━━ Extrait à examiner

Ici, messieurs, je dois relever les reproches d'inconséquence que l'honorable M. Coomans adresse aux partisans de la liberté du commerce, qui, comme moi, veulent procéder par des réductions prudentes et successives, faites en temps opportun, des droits protecteurs de l'industrie. Qu'avez-vous fait depuis deux ans? s'écrie l'honorable membre. Pas un seul article de nos tarifs n'a été abaissé; vous vous bornez à faire des vœux ! Je vous le demande, messieurs, est-ce de bonne foi qu'on peut nous adresser ce reproche? Avons-nous été en position de pouvoir le faire? Est-ce au milieu de la tourmente révolutionnaire qui a bouleversé l'Europe, qui a écrasé toutes les industries, qu'on aurait pu penser à faire quelque chose qui aurait aggravé le malheur de leur position? C'est dans des temps prospères qu'on peut, qu'on doit faire de pareilles réductions sans exciter des plaintes fondées. Mais était-ce bien à l'honorable M. Coomans à nous faire ces reproches? N'aurait-il pas dû garder un silence prudent, afin de ne pas exciter nos récriminations? Qui donc nous force à ces ménagements? Qui donc nous a mis dans la nécessité de les garder? N'est-ce pas l'application de ces principes surannés de protection, dont la continuation inintelligente a excité, poussé à des développements outre mesure, ces mêmes industries que nous sommes maintenant forcés de ménager, pour atténuer autant que possible les effets déplorables de ce système dont il est le défenseur.

Je reviens à la comparaison dont je vous ai parlé tout à l'heure. Cette comparaison entre l'industrie et l'agriculture pèche par sa base, c'est-à-dire par le résultat.

Dans l'une, par ces droits protecteurs vous aurez acquis au pays une industrie, créé un grand mouvement d'affaires et procuré de l'ouvrage à. beaucoup d'ouvriers; dans l'autre, l'agriculture, par ces mêmes droits, vous aurez produit une hausse de prix sur une denrée de première nécessité, consommée plus encore par le pauvre que par le riche, et cela au bénéfice, non pas de l'agriculteur, du fermier, du paysan, mais au bénéfice du seul propriétaire. Voilà les deux résultats que vous aurez obtenus, et je vais vous prouver que cela est exact.

Sans être aussi explicite qu'un honorable député de Gand qui disait dernièrement que les droits protecteurs étaient en faveur des consommateurs, je dirai que cette proposition, prise dans un sens absolu, peut paraître un paradoxe, mais sous certaines conditions dans beaucoup de circonstances, elle peut cesser d'être un paradoxe et même au bout de peu de temps devenir une vérité. En effet, messieurs, voici ce qui arrive; des droits protecteurs encouragent une industrie, l'industriel sans beaucoup de peine, sans beaucoup d'efforts, fait de beaux bénéfices ; une position aussi exceptionnelle trouve beaucoup d'amateurs; dans peu de temps plusieurs fabriques similaires s'élèvent à ses côtés et toutes font de bonnes affaires tant que la production ne dépasse pas la demande; mais lorsque ce moment arrive, la concurrence s'établit ; elle n'a que deux moyens à employer : faire mieux ou faire à meilleur marché.

━━━━
━━ Données

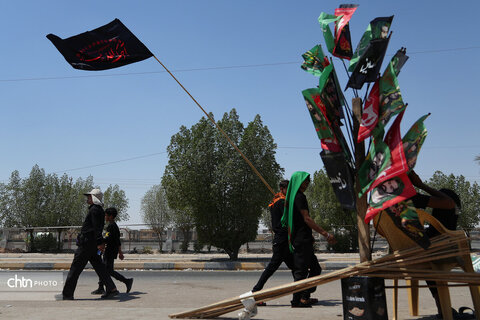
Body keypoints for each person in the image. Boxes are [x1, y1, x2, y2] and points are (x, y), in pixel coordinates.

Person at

━━━━

§ **Questions à traiter**
(a) Recopiez sans rien changer le passage de l'extrait sur les droits protecteurs qui s'ouvre sur les mots « Je reviens à » et s'arrête après les mots « cela est exact. ».
(b) Prolongez le discours sur les droits protecteurs et la liberté du commerce à partir de sa dernière phrase.

§ **Résultats**
(a)
Je reviens à la comparaison dont je vous ai parlé tout à l'heure. Cette comparaison entre l'industrie et l'agriculture pèche par sa base, c'est-à-dire par le résultat.

Dans l'une, par ces droits protecteurs vous aurez acquis au pays une industrie, créé un grand mouvement d'affaires et procuré de l'ouvrage à. beaucoup d'ouvriers; dans l'autre, l'agriculture, par ces mêmes droits, vous aurez produit une hausse de prix sur une denrée de première nécessité, consommée plus encore par le pauvre que par le riche, et cela au bénéfice, non pas de l'agriculteur, du fermier, du paysan, mais au bénéfice du seul propriétaire. Voilà les deux résultats que vous aurez obtenus, et je vais vous prouver que cela est exact.

(b)
Les fabricants les emploient ordinairement tous les deux, ils diminuent leurs frais généraux en augmentant leur fabrication, ils perfectionnent leurs machines, et ils arrivent enfin à produire à aussi bon marché que dans les pays d'où l'on tirait primitivement les objets qu'ils fabriquent. Alors, mais seulement alors, on peut dire que les droit protecteurs sont en faveur des consommateurs; car les produits dont nous parlons, fabriqués dans le pays, sont à meilleur marché que s'ils (page 573) venaient des pays étrangers chargés des frais de transport et de commission.

Ces industries protégées auront produit un mouvement considérable d'affaires, un grand emploi de capitaux, du travail pour beaucoup d'ouvriers, des moyens d'échange avec l'étranger. Voilà donc les heureux résultats possibles de ces droits qui, remarquez-le bien, cessent alors d'être nécessaires et doivent être abolis.

Mais en est-il de même pour l'agriculture? Evidemment non ; car il y a là un vice radical, c'est que le prix du capital employé par le travailleur lui revient plus cher et s'élève en raison du bénéfice qu'il peut faire, sans que le prix de ce même capital diminue jamais, alors même que, loin de lui donner du bénéfice, il ne lui donne plus que de la perte. Je m'explique.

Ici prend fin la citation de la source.